Der Kleber hält nicht, ist so eine Art Pattex.


----------



## heiko_243 (7. Juni 2010)

*AW: Bezugsquelle Tape für EPDM Folien*

Im ersten Link (Kaiflex-Kleber), steht explizit das es ein EPDM-Kleber ist und Pattex eignet sich durchaus für EPDM-Verklebungen, zumindest wenn es der lösemittelhaltige Pattex Kraftkleber Compact ist.
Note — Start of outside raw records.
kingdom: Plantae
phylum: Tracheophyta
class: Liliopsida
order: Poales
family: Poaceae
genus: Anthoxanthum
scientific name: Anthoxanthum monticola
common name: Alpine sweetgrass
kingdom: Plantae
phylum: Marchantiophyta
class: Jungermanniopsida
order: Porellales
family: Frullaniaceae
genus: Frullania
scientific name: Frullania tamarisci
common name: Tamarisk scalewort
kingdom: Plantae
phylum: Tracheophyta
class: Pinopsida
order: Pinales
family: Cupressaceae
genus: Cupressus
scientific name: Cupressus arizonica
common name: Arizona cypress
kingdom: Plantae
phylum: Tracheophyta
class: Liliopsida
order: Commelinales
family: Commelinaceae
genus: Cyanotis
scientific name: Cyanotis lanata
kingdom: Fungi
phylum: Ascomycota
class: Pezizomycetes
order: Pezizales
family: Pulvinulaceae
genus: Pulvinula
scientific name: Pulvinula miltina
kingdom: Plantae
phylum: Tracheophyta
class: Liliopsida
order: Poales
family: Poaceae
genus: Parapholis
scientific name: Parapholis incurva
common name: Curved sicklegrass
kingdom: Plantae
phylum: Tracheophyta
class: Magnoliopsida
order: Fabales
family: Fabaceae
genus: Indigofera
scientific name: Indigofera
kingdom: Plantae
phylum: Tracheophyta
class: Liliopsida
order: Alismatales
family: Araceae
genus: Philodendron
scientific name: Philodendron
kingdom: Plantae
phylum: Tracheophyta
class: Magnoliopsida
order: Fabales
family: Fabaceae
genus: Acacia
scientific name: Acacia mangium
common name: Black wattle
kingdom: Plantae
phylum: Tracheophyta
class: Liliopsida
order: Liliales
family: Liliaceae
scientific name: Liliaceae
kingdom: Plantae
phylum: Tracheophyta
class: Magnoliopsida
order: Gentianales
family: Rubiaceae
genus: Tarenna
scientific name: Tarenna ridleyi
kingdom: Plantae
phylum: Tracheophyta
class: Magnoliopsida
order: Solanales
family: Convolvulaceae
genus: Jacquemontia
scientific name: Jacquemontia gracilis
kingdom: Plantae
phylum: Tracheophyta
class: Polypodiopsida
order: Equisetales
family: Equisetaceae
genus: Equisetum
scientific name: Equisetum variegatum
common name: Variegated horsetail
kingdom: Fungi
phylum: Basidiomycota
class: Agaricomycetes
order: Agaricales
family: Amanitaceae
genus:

Geeignet ist auch UHU Kontakt Kraftkleber.
Alles Kleber sind auf Polychloropren-Kautschuk-Basis. 
Pattex habe ich auf der Firestone-EPDM-Folie auch erfolgreich eingesetzt, ist aber wie alle anderen Kontakt-Klebeverfahren nicht so klebestark wie das Klebeverfahren von Firestone auf Primer-Basis.
Die Kontaktklebeverfahren sind nicht zum wasserdichten Verkleben an Nähten geeignet, aber prima nutzbar zum Verkleben von Ufermatten, Steinfolien auf EPDM und zum Kleben der EPDM-Folie auf Beton, Holz etc.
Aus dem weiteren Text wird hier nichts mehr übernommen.